[[ Entries supplied, beginning ]]

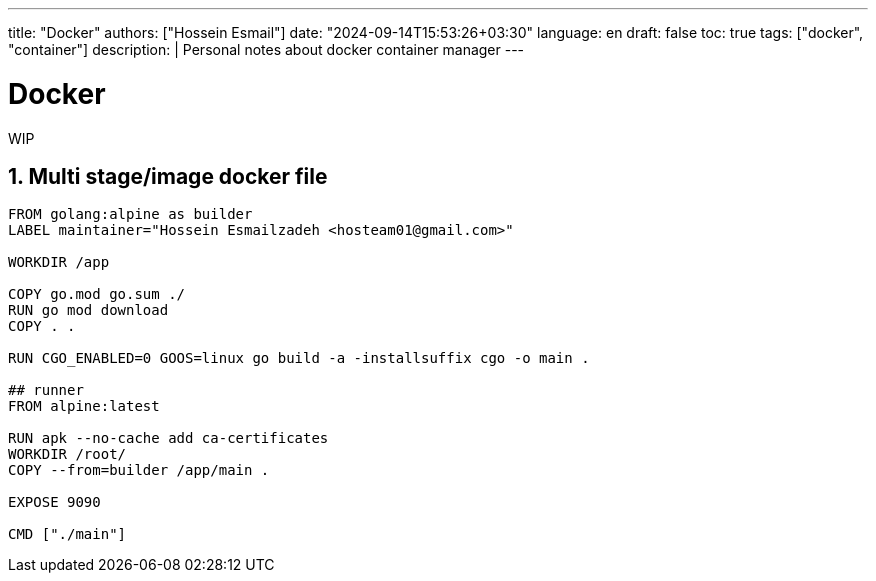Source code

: ---
title: "Docker"
authors: ["Hossein Esmail"]
date: "2024-09-14T15:53:26+03:30"
language: en
draft: false
toc: true
tags: ["docker", "container"]
description: |
   Personal notes about docker container manager
---

= Docker
:toc:
:numbered:
:icon-set: fi

WIP

== Multi stage/image docker file

[source,docker]
----
FROM golang:alpine as builder
LABEL maintainer="Hossein Esmailzadeh <hosteam01@gmail.com>"

WORKDIR /app

COPY go.mod go.sum ./
RUN go mod download
COPY . .

RUN CGO_ENABLED=0 GOOS=linux go build -a -installsuffix cgo -o main .

## runner
FROM alpine:latest  

RUN apk --no-cache add ca-certificates
WORKDIR /root/
COPY --from=builder /app/main .

EXPOSE 9090

CMD ["./main"] 
----

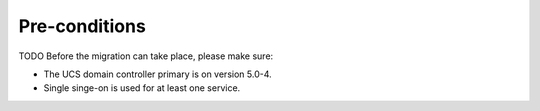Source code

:.. SPDX-FileCopyrightText: 2023 Univention GmbH
..
.. SPDX-License-Identifier: AGPL-3.0-only

.. _preconditions:

**************
Pre-conditions
**************

TODO
Before the migration can take place, please make sure:

* The UCS domain controller primary is on version 5.0-4.
* Single singe-on is used for at least one service.
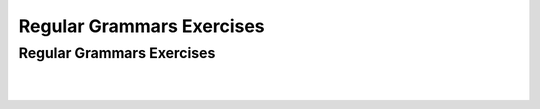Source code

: .. This file is part of the OpenDSA eTextbook project. See
.. http://opendsa.org for more details.
.. Copyright (c) 2012-2020 by the OpenDSA Project Contributors, and
.. distributed under an MIT open source license.

.. avmetadata::
   :author: Mostafa Mohammed and Cliff Shaffer
   :satisfies: Regular Grammars Exercises
   :requires: Regular Grammars
   :topic: Regular Languages
   :keyword: Regular Languages; Regular Grammars


Regular Grammars Exercises
==========================

Regular Grammars Exercises
--------------------------

.. avembed:: AV/OpenFLAP/exercises/FLAssignments/Regular/RegGramNFA1.html pe
   :long_name: Regular Grammar: right-linear grammar for NFA
   :keyword: Regular Languages; Regular Grammars

|

.. avembed:: AV/OpenFLAP/exercises/FLAssignments/Regular/RegGrambbbaaaa.html pe
   :long_name: Regular Grammar: left-linear grammar for bbbsaaaas
   :keyword: Regular Languages; Regular Grammars

|

.. avembed:: AV/OpenFLAP/exercises/FLAssignments/Regular/RegGramaby3.html pe
   :long_name: Regular Grammar: regular grammar for a divisible by 3
   :keyword: Regular Languages; Regular Grammars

[[ Entries supplied, end ]]

# Goal of the exercise
The answer should match the data above word for word, with no pictures in it.

# Response below
Source code

: ---
title: "Docker"
authors: ["Hossein Esmail"]
date: "2024-09-14T15:53:26+03:30"
language: en
draft: false
toc: true
tags: ["docker", "container"]
description: |
   Personal notes about docker container manager
---

= Docker
:toc:
:numbered:
:icon-set: fi

WIP

== Multi stage/image docker file

[source,docker]
----
FROM golang:alpine as builder
LABEL maintainer="Hossein Esmailzadeh <hosteam01@gmail.com>"

WORKDIR /app

COPY go.mod go.sum ./
RUN go mod download
COPY . .

RUN CGO_ENABLED=0 GOOS=linux go build -a -installsuffix cgo -o main .

## runner
FROM alpine:latest  

RUN apk --no-cache add ca-certificates
WORKDIR /root/
COPY --from=builder /app/main .

EXPOSE 9090

CMD ["./main"] 
----

Source code

:.. SPDX-FileCopyrightText: 2023 Univention GmbH
..
.. SPDX-License-Identifier: AGPL-3.0-only

.. _preconditions:

**************
Pre-conditions
**************

TODO
Before the migration can take place, please make sure:

* The UCS domain controller primary is on version 5.0-4.
* Single singe-on is used for at least one service.
Source code

: .. This file is part of the OpenDSA eTextbook project. See
.. http://opendsa.org for more details.
.. Copyright (c) 2012-2020 by the OpenDSA Project Contributors, and
.. distributed under an MIT open source license.

.. avmetadata::
   :author: Mostafa Mohammed and Cliff Shaffer
   :satisfies: Regular Grammars Exercises
   :requires: Regular Grammars
   :topic: Regular Languages
   :keyword: Regular Languages; Regular Grammars


Regular Grammars Exercises
==========================

Regular Grammars Exercises
--------------------------

.. avembed:: AV/OpenFLAP/exercises/FLAssignments/Regular/RegGramNFA1.html pe
   :long_name: Regular Grammar: right-linear grammar for NFA
   :keyword: Regular Languages; Regular Grammars

|

.. avembed:: AV/OpenFLAP/exercises/FLAssignments/Regular/RegGrambbbaaaa.html pe
   :long_name: Regular Grammar: left-linear grammar for bbbsaaaas
   :keyword: Regular Languages; Regular Grammars

|

.. avembed:: AV/OpenFLAP/exercises/FLAssignments/Regular/RegGramaby3.html pe
   :long_name: Regular Grammar: regular grammar for a divisible by 3
   :keyword: Regular Languages; Regular Grammars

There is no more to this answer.